--- AUFGABENSTELLUNG ---
Schreiben Sie aus dem Text über die Neue Seidenstraße den Abschnitt von „Chinas Einfluss in“ bis einschließlich „Zeitpunkt bereits existierten.“ wortgetreu ab.

--- DOKUMENTTEXT ---
"""
Auch der Ort des Gipfels wurde mit Bedacht gewählt: die Stadt Xi'an ist eine der ältesten Städte der Welt, in der einst eine der Etappen der Großen Seidenstraße begann. Die Förderung des chinesischen Projekts "Belt and Road", die sogenannte Neue Seidenstraßen-Initiative, ist das offizielle Thema des Treffens.

Chinas Einfluss in Zentralasien

Für den schwedischen Akademiker und Russlandexperten Stefan Hedlund geht es jedoch weniger um die Transportwege für Waren als vielmehr um die Tatsache, dass Russland seinen Einfluss in der Region so gut wie verloren hat und China bereit ist, seinen Platz einzunehmen:

"Es ist das erste Mal, dass Russland, das jahrzehntelang, wenn nicht gar jahrhundertelang, der Hegemon in Zentralasien war, ausgeschlossen wird. Und das, nachdem Russland seine Freundschaften in der Region verloren und China die Gelegenheit ergriffen hat, der neue Hegemon zu werden."

Was ist die "Belt-and-Road-Initiative"?

Das Projekt wurde 2013 als Zusammenschluss von strategischen Konzepten ins Leben gerufen, die zu diesem Zeitpunkt bereits existierten.

Die chinesische Wirtschaft hatte sich seit Jahren im Niedergang befunden und war - wie die westlichen Märkte - mit chinesischen Waren gesättigt. Das Land musste sich nach anderen Wegen umsehen, um das Wachstum anzukurbeln.

Formal gesehen ist die "Belt-and-Road-Initiative" (BRI) ein Mechanismus, mit dem China Partnerschaften mit Ländern auf der ganzen Welt eingeht, um zuverlässige Verkehrswege für chinesische Exporte zu schaffen und die Wirtschaft der Partnerländer zu stärken.

Die so genannte Neue Seidenstraße führt über mehrere Routen in den Westen. Einige führen durch Russland, einige durch Kasachstan und andere wiederum durch die Mongolei. Doch angesichts der westlichen Sanktionen gegen Russland wurden diese Routen praktisch eingefroren.

Neue Wege, um Russland zu umgehen

Eine Option in Richtung Süden führte über die zentralasiatischen Länder zum Kaspischen Meer und dann entweder über den Seeweg oder über den Iran nach Süden. Dies wurde zur Hauptroute. Vor dem Gipfel sprachen die Medien in diesem Zusammenhang über den möglichen Ausbau der Häfen von Turkmenistan und Kasachstan.
"""
--- VORLIEGENDES MATERIAL ---
"""
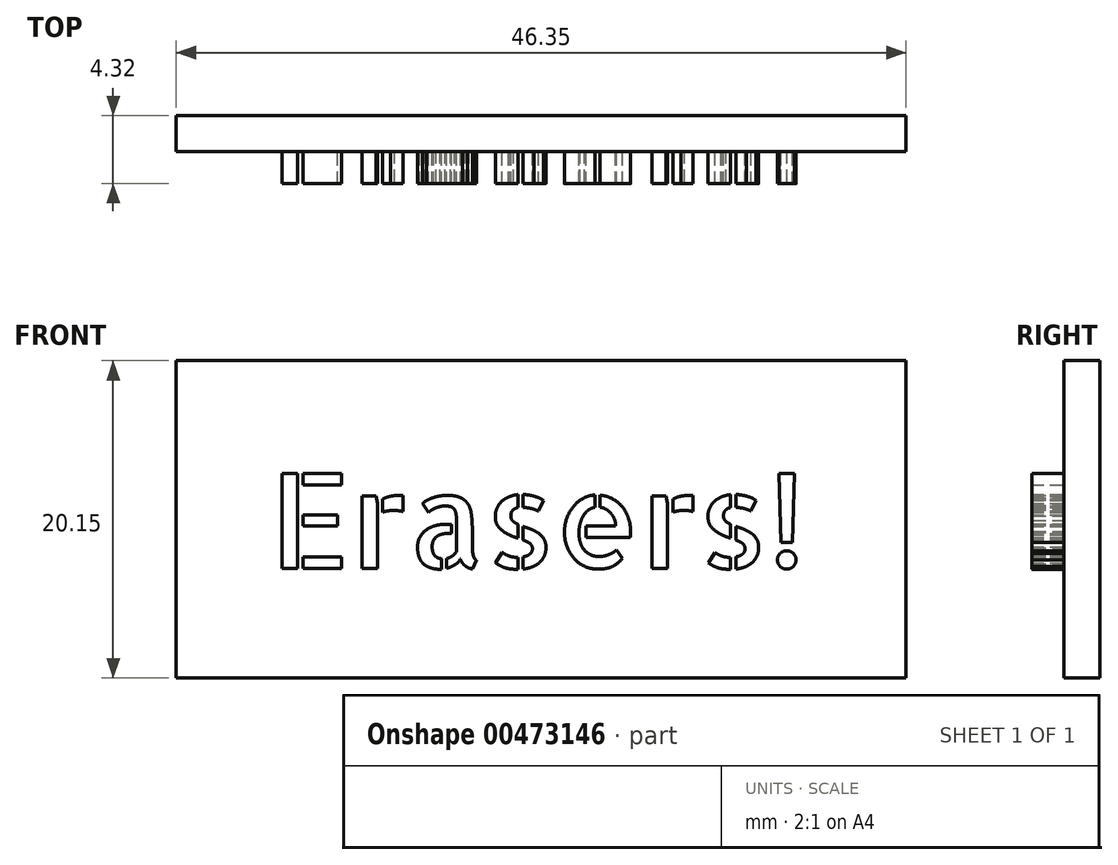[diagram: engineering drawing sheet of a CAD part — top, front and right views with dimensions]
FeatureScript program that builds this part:
annotation { "Feature Type Name" : "Feature", "Feature Type Description" : "" }
export const myFeature = defineFeature(function(context is Context, id is Id, definition is map)
    precondition{}
    {
        {
            var Q0;
            Q0=qCreatedBy(makeId("Front.planeOp"),FACE);
            var sketch = newSketch(context, id + "F0", { "sketchPlane" : qUnion([Q0])});
            skLineSegment(sketch, "E0.bottom", {"start": v(-48.57, 36.68) * mm, "end": v(-2.22, 36.68) * mm});
            skLineSegment(sketch, "E0.top", {"start": v(-48.57, 16.53) * mm, "end": v(-2.22, 16.53) * mm});
            skLineSegment(sketch, "E0.left", {"start": v(-48.57, 36.68) * mm, "end": v(-48.57, 16.53) * mm});
            skLineSegment(sketch, "E0.right", {"start": v(-2.22, 36.68) * mm, "end": v(-2.22, 16.53) * mm});
            skSolve(sketch);
        }
        {
            var Q0;
            Q0=makeQuery(id+"F0.imprint","IMPRINT",FACE,{"disambiguationData":[TD([[makeQuery(id+"F0.imprint","IMPRINT",EDGE,{"derivedFrom":sQuery(id+"F0.wireOp",EDGE,"E0.bottom")}),-1.0]])]});
            extrude(context, id + "F1", {"entities" : qUnion([Q0]), "depth" : 2.3 * mm});
        }
        {
            var Q0;
            Q0=qCreatedBy(makeId("Front.planeOp"),FACE);
            var sketch = newSketch(context, id + "F2", { "sketchPlane" : qUnion([Q0])});
            skText(sketch, "E1", { "text": "Erasers!", "fontName": "AllertaStencil-Regular.ttf"});
            const initialGuessF2  = {"E1": [-0.04264, 0.02347, 1, 0, 0.00605]};
            skSetInitialGuess(sketch, initialGuessF2);
            skSolve(sketch);
        }
        {
            var Q0;
            Q0 = qSketchRegion(id + "F2", true);
            extrude(context, id + "F3", {"entities" : qUnion([Q0]), "operationType" : NewBodyOperationType.ADD, "depth" : 4.32 * mm});
        }
    });
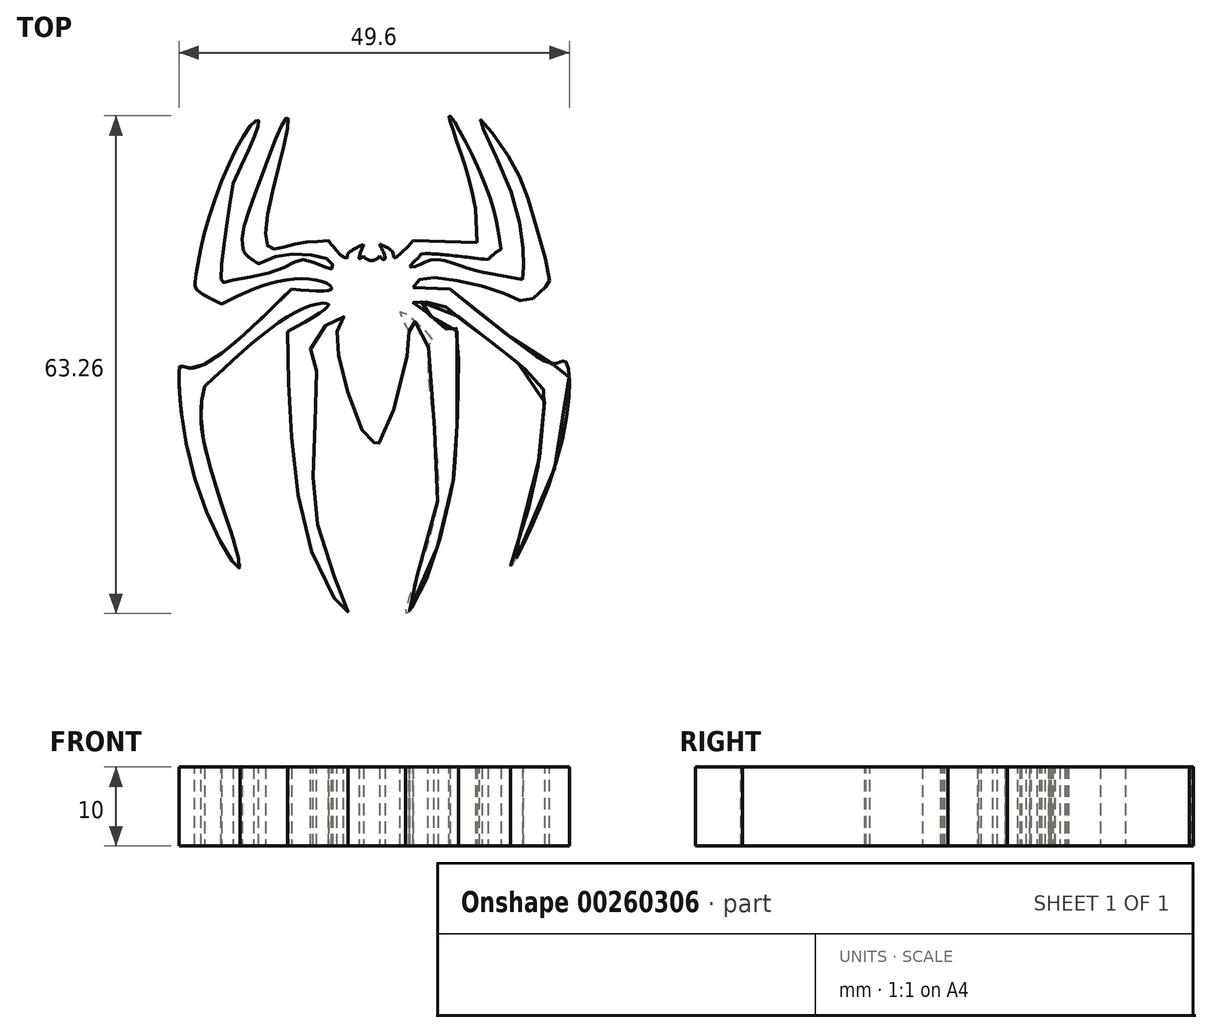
"""
--- LÖSUNG NACHSTEHEND ---
Chinas Einfluss in Zentralasien

Für den schwedischen Akademiker und Russlandexperten Stefan Hedlund geht es jedoch weniger um die Transportwege für Waren als vielmehr um die Tatsache, dass Russland seinen Einfluss in der Region so gut wie verloren hat und China bereit ist, seinen Platz einzunehmen:

"Es ist das erste Mal, dass Russland, das jahrzehntelang, wenn nicht gar jahrhundertelang, der Hegemon in Zentralasien war, ausgeschlossen wird. Und das, nachdem Russland seine Freundschaften in der Region verloren und China die Gelegenheit ergriffen hat, der neue Hegemon zu werden."

Was ist die "Belt-and-Road-Initiative"?

Das Projekt wurde 2013 als Zusammenschluss von strategischen Konzepten ins Leben gerufen, die zu diesem Zeitpunkt bereits existierten.